Write the records out again, exactly.

====== Data records

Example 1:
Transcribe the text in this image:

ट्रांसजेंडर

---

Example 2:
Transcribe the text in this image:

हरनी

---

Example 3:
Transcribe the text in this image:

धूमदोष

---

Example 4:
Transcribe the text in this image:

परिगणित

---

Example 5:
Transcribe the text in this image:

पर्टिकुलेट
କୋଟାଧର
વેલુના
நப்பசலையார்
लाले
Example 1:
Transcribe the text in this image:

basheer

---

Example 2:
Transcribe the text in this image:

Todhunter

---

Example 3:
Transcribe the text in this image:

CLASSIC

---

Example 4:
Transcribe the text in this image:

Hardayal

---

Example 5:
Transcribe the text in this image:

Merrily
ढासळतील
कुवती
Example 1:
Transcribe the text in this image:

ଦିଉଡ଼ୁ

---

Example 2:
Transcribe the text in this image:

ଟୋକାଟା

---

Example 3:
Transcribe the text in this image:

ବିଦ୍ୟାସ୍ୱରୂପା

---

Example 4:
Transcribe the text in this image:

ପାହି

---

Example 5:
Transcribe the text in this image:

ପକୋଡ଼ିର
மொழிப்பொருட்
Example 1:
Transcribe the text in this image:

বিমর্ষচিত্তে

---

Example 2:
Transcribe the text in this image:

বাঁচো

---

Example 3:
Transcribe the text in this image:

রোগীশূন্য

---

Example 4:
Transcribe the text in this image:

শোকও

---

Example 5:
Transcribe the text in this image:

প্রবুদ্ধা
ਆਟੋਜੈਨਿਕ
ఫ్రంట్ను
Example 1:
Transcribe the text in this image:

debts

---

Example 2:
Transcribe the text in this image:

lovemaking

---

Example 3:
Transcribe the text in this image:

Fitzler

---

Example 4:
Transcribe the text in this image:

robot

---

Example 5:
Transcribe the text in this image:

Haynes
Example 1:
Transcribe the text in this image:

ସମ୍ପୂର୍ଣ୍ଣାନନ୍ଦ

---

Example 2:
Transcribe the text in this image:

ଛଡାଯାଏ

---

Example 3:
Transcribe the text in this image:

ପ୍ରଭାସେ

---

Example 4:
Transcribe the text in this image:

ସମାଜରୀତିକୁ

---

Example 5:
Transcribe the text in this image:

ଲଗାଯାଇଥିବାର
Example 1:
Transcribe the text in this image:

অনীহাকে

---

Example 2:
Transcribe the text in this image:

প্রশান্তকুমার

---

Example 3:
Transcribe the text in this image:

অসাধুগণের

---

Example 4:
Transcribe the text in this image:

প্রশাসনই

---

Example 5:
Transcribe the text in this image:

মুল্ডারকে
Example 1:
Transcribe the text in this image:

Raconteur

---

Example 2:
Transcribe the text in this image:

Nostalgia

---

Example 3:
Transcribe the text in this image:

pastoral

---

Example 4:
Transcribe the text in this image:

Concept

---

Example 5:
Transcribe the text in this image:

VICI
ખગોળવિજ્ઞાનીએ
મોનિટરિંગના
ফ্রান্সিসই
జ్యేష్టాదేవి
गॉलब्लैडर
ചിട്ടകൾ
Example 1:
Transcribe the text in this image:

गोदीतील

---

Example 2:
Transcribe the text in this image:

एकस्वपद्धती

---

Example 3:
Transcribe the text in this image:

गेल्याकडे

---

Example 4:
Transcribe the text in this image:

============

Task answer:
Example 1:
Transcribe the text in this image:

ट्रांसजेंडर

---

Example 2:
Transcribe the text in this image:

हरनी

---

Example 3:
Transcribe the text in this image:

धूमदोष

---

Example 4:
Transcribe the text in this image:

परिगणित

---

Example 5:
Transcribe the text in this image:

पर्टिकुलेट
କୋଟାଧର
વેલુના
நப்பசலையார்
लाले
Example 1:
Transcribe the text in this image:

basheer

---

Example 2:
Transcribe the text in this image:

Todhunter

---

Example 3:
Transcribe the text in this image:

CLASSIC

---

Example 4:
Transcribe the text in this image:

Hardayal

---

Example 5:
Transcribe the text in this image:

Merrily
ढासळतील
कुवती
Example 1:
Transcribe the text in this image:

ଦିଉଡ଼ୁ

---

Example 2:
Transcribe the text in this image:

ଟୋକାଟା

---

Example 3:
Transcribe the text in this image:

ବିଦ୍ୟାସ୍ୱରୂପା

---

Example 4:
Transcribe the text in this image:

ପାହି

---

Example 5:
Transcribe the text in this image:

ପକୋଡ଼ିର
மொழிப்பொருட்
Example 1:
Transcribe the text in this image:

বিমর্ষচিত্তে

---

Example 2:
Transcribe the text in this image:

বাঁচো

---

Example 3:
Transcribe the text in this image:

রোগীশূন্য

---

Example 4:
Transcribe the text in this image:

শোকও

---

Example 5:
Transcribe the text in this image:

প্রবুদ্ধা
ਆਟੋਜੈਨਿਕ
ఫ్రంట్ను
Example 1:
Transcribe the text in this image:

debts

---

Example 2:
Transcribe the text in this image:

lovemaking

---

Example 3:
Transcribe the text in this image:

Fitzler

---

Example 4:
Transcribe the text in this image:

robot

---

Example 5:
Transcribe the text in this image:

Haynes
Example 1:
Transcribe the text in this image:

ସମ୍ପୂର୍ଣ୍ଣାନନ୍ଦ

---

Example 2:
Transcribe the text in this image:

ଛଡାଯାଏ

---

Example 3:
Transcribe the text in this image:

ପ୍ରଭାସେ

---

Example 4:
Transcribe the text in this image:

ସମାଜରୀତିକୁ

---

Example 5:
Transcribe the text in this image:

ଲଗାଯାଇଥିବାର
Example 1:
Transcribe the text in this image:

অনীহাকে

---

Example 2:
Transcribe the text in this image:

প্রশান্তকুমার

---

Example 3:
Transcribe the text in this image:

অসাধুগণের

---

Example 4:
Transcribe the text in this image:

প্রশাসনই

---

Example 5:
Transcribe the text in this image:

মুল্ডারকে
Example 1:
Transcribe the text in this image:

Raconteur

---

Example 2:
Transcribe the text in this image:

Nostalgia

---

Example 3:
Transcribe the text in this image:

pastoral

---

Example 4:
Transcribe the text in this image:

Concept

---

Example 5:
Transcribe the text in this image:

VICI
ખગોળવિજ્ઞાનીએ
મોનિટરિંગના
ফ্রান্সিসই
జ్యేష్టాదేవి
गॉलब्लैडर
ചിട്ടകൾ
Example 1:
Transcribe the text in this image:

गोदीतील

---

Example 2:
Transcribe the text in this image:

एकस्वपद्धती

---

Example 3:
Transcribe the text in this image:

गेल्याकडे

---

Example 4:
Transcribe the text in this image:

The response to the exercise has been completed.